The occasion for this reminiscence was a performance of All is Calm: The Christmas Truce of 1914, at the Pantages Theater, itself a relic of a more innocent era when a certain amount of class and taste in public theaters was the norm. The Pantages isn't as grand as the Orpheum or the State, but it has its own distinctive charm, and a show like All is Calm fits perfectly in its elegant space.

An invention of Theatre Latte Da mastermind Peter Rothstein, All is Calm tells the true story of one of the most remarkable episodes in the history of warfare, a night during the first year of World War I when German and British soldiers laid down their weapons and sang drinking songs and Christmas carols to each other until dawn, then played a spirited game of soccer and buried each other's dead before getting back to the business of killing.

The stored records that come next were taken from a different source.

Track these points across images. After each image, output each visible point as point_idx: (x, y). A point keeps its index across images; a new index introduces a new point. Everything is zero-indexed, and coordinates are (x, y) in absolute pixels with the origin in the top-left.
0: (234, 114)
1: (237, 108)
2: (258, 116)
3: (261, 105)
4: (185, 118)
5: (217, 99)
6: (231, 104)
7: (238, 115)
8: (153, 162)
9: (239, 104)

Originally developed last year as a radio play, the show was essentially a staged reading with hardly any stagecraft whatsoever. But it was so well received that this year it re-emerged as a more refined production, albeit one that utilizes only three wooden boxes and a little stage smoke to achieve its haunting, mesmerizing effects. That leaves only voices--of the remarkable nine-man choral ensemble Cantus, and three actors who guide the narrative by reciting verbatim from letters and journals of the soldiers who were there--to tell the story of what happened on that historic night.

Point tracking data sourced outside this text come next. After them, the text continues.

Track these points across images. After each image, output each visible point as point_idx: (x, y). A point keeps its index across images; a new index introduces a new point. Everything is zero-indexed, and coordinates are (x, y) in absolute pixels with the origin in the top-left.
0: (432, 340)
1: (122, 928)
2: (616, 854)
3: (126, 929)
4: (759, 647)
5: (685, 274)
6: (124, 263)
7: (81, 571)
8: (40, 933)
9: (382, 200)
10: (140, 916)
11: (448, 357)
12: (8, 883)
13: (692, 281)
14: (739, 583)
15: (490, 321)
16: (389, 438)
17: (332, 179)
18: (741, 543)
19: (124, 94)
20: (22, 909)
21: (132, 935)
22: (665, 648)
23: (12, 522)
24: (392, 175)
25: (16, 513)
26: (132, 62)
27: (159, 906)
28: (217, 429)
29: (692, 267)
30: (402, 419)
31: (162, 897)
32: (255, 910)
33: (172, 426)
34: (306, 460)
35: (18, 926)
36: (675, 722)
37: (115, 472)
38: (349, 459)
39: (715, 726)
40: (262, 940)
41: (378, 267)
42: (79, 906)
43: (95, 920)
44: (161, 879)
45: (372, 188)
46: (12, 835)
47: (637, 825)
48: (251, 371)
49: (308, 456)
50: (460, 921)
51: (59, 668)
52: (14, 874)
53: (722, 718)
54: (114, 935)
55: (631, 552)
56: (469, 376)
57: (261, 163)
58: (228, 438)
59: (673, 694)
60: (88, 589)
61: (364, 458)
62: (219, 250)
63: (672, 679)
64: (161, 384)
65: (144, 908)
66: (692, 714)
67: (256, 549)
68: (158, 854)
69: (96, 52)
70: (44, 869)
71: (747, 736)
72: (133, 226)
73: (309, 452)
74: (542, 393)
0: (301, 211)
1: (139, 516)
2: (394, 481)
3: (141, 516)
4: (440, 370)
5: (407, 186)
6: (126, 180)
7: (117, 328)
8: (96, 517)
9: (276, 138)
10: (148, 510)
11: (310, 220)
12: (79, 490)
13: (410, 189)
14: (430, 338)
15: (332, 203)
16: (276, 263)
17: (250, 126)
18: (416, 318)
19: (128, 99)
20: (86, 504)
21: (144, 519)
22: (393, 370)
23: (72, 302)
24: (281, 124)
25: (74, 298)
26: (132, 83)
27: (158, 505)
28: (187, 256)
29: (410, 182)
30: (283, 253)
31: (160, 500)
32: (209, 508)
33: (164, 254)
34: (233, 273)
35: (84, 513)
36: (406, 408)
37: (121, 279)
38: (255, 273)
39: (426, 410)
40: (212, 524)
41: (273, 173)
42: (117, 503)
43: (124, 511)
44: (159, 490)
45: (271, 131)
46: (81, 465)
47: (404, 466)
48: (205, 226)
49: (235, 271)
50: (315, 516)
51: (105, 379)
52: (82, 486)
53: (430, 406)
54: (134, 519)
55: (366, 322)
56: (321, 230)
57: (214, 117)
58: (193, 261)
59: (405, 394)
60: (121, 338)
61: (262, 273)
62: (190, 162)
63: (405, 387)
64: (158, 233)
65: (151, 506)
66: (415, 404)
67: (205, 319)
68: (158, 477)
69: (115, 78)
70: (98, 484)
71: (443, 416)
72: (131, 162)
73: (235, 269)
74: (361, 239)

The genius of this show lies in its restraint. The soldier/singers wear black coats and the entire stage is black and empty except for a small riser. Director Rothstein could have used bomb sound effects and flashes of light when the soldiers are relating their scenes of wartime, but he doesn't--instead he lets the audience imagine what those bombs sounded like, a technique that pulls the audience into the action in a way that overt, literal depictions of action simply can't.

But it's the voices of the Cantus singers that make most of the magic in this show. Even when they're singing moldy oldies like "Pack up Your Troubles" (in your old kit bag, and smile, smile . . .) or holiday staples like "O Tannenbaum" and "Good King Wencenslas," the arrangements are sophisticated and the execution superb. Cantus' version of "Silent Night" blends German and English lyrics with six-part harmonies to create an almost unbearably sad coda to the events of that night. In fact, the sound Cantus produced on Friday night was so undeniably sacred that, when the show ended, no one in the audience Friday night wanted to be the first to break the spell. We all sat in silence, wondering who would be the first to clap.

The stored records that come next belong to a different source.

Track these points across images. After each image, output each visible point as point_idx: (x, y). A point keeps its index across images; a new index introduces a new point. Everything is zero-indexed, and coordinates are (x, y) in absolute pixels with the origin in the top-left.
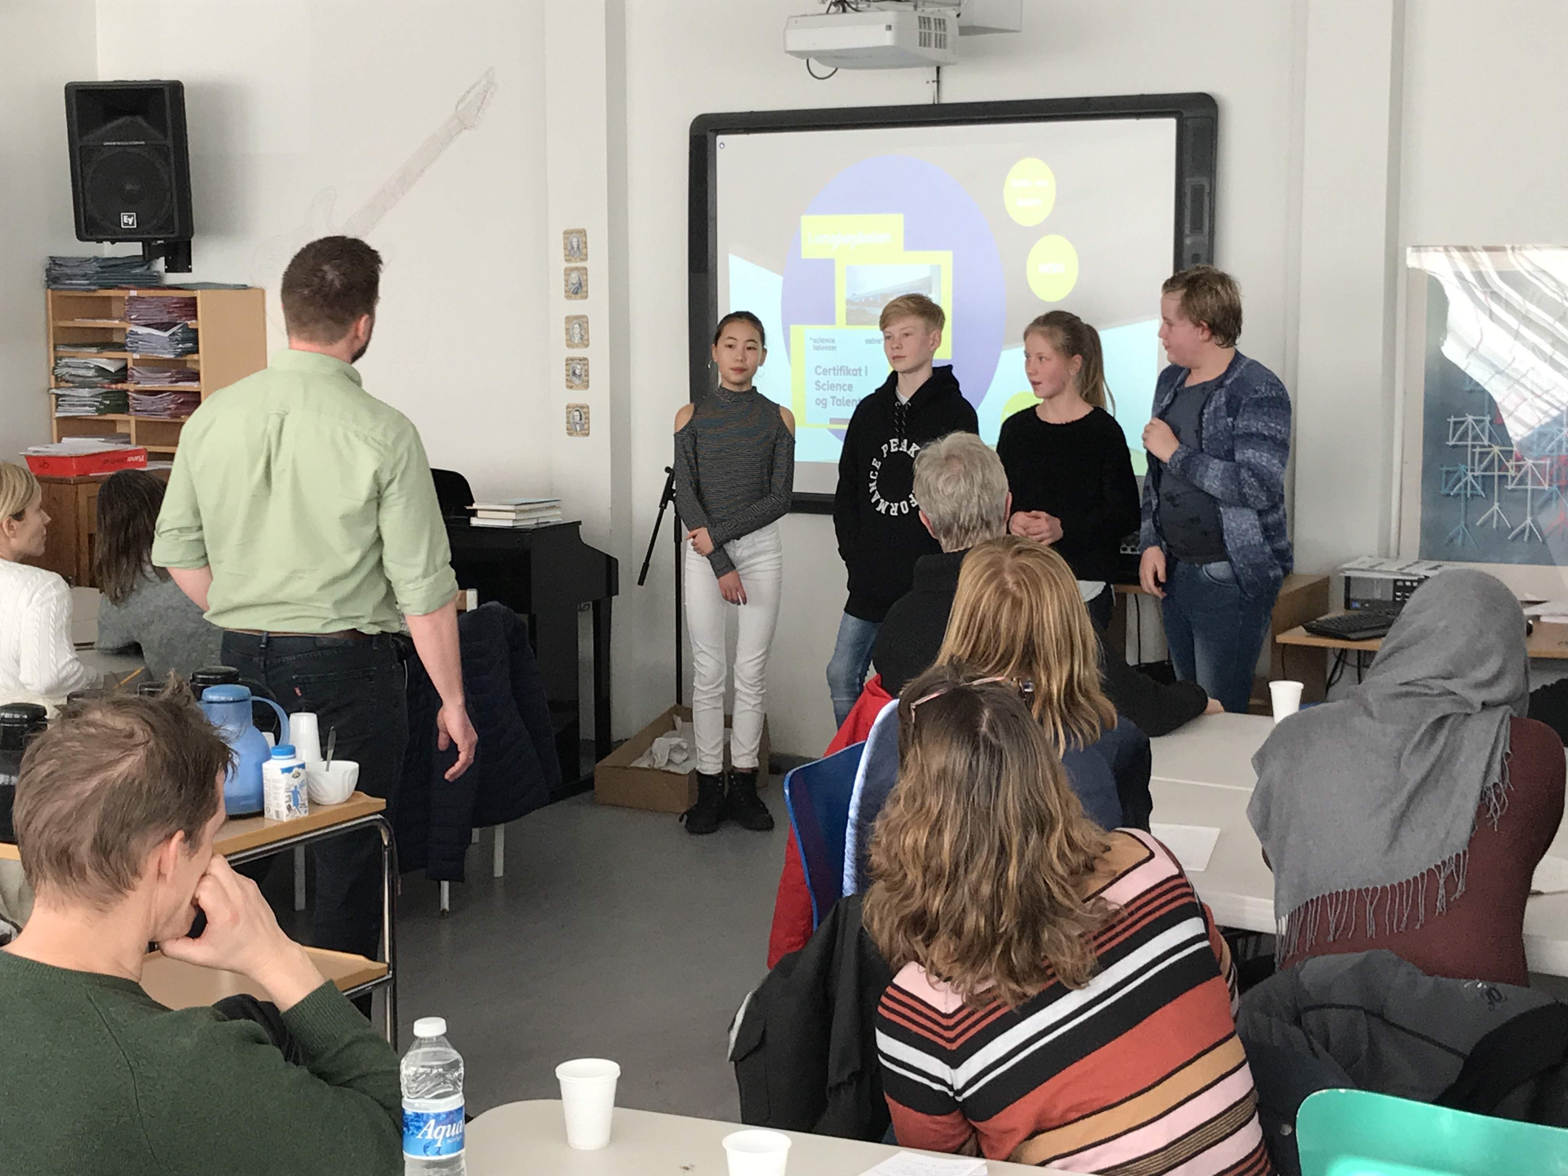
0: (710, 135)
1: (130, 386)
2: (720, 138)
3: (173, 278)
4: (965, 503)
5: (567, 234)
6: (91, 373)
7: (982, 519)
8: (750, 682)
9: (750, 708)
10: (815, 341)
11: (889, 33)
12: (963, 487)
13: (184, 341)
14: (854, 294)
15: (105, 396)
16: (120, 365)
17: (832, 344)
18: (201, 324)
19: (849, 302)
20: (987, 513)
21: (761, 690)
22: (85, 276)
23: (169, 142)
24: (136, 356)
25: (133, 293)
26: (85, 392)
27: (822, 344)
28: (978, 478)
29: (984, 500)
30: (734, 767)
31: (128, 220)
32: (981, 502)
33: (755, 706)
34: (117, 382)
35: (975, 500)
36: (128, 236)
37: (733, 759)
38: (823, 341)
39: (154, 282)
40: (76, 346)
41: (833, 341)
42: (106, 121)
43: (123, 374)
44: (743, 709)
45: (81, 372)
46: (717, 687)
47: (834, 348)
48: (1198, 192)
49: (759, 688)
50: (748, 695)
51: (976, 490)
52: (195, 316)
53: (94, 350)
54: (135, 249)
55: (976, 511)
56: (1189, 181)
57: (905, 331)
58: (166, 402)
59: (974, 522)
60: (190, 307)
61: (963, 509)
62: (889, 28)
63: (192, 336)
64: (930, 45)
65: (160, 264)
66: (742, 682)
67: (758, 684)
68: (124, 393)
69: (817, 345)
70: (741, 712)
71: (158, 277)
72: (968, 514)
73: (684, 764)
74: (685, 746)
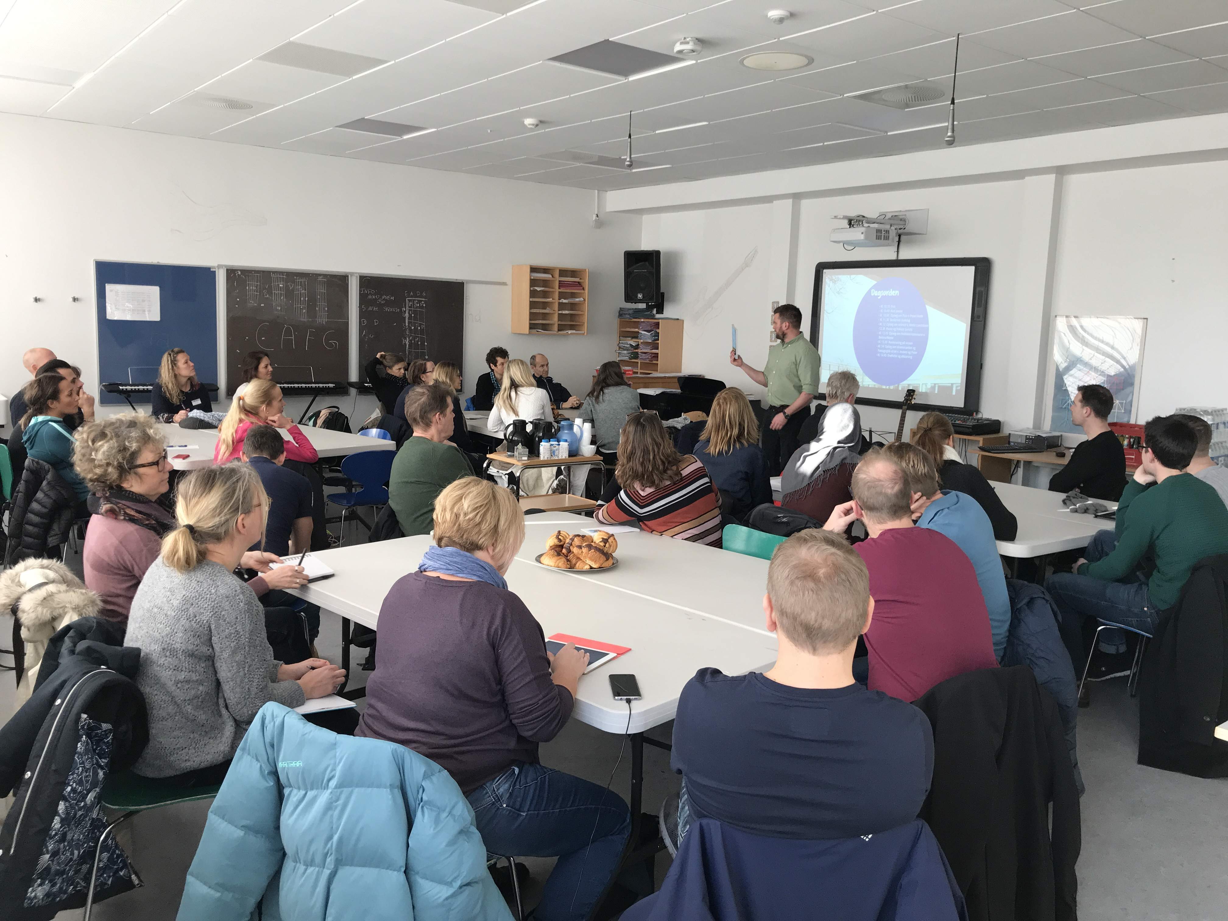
0: (821, 269)
1: (639, 351)
2: (825, 271)
3: (658, 316)
5: (773, 303)
6: (628, 346)
11: (862, 235)
13: (654, 336)
15: (632, 353)
16: (636, 344)
18: (660, 331)
22: (629, 314)
23: (654, 271)
24: (642, 341)
25: (642, 320)
26: (625, 352)
31: (640, 296)
34: (636, 349)
36: (640, 301)
39: (653, 317)
40: (626, 337)
42: (637, 263)
43: (637, 347)
45: (626, 346)
48: (981, 293)
52: (659, 328)
53: (630, 338)
54: (643, 306)
56: (978, 289)
58: (649, 356)
60: (657, 325)
62: (862, 233)
63: (657, 334)
64: (881, 239)
65: (655, 311)
68: (637, 353)
71: (654, 315)
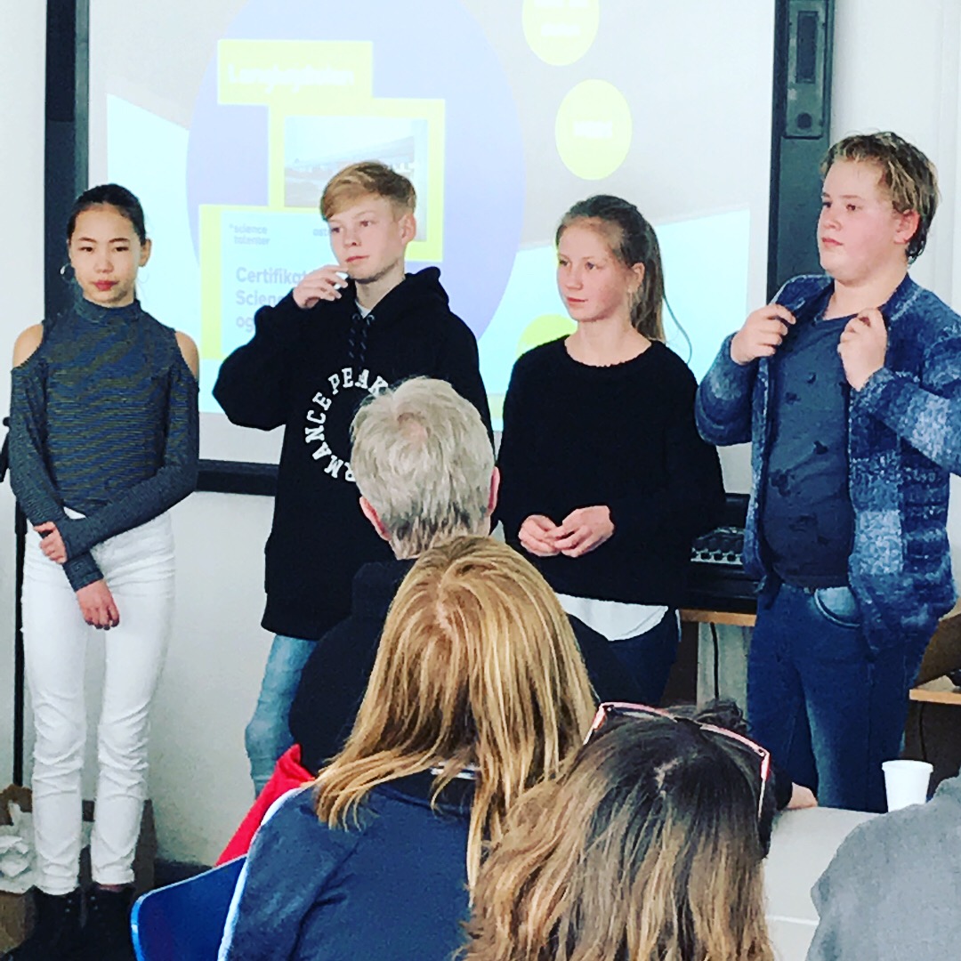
4: (430, 487)
7: (457, 510)
8: (123, 753)
9: (122, 791)
10: (237, 229)
12: (426, 462)
14: (297, 161)
17: (262, 236)
19: (289, 172)
20: (463, 502)
21: (141, 762)
27: (248, 235)
28: (449, 447)
29: (457, 480)
30: (97, 884)
32: (455, 484)
33: (130, 788)
35: (445, 481)
37: (94, 872)
38: (248, 230)
41: (264, 230)
44: (114, 792)
46: (71, 758)
47: (265, 241)
48: (809, 22)
49: (137, 761)
50: (118, 771)
51: (447, 467)
55: (447, 497)
57: (363, 218)
59: (445, 515)
61: (428, 495)
66: (109, 750)
67: (135, 754)
69: (239, 235)
70: (108, 799)
72: (435, 503)
73: (21, 878)
74: (24, 850)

Afterward, my wife and I went for a late dinner at R. Normans steakhouse next door, where I ate a delectable bone-in prime rib and washed it down with a glass of J. Lohr Seven Oaks cabernet. All in all, it was an evening that could not have happened on Hennepin Avenue twenty years ago, but can today, largely because we are winning the war on urban decay on Hennepin Ave. Sure, there are still a few lurking insurgents who make it their mission to resist anything that smacks of decency and civilization downtown. But there are fewer of them now than there were, and that in itself if a triumph worth celebrating.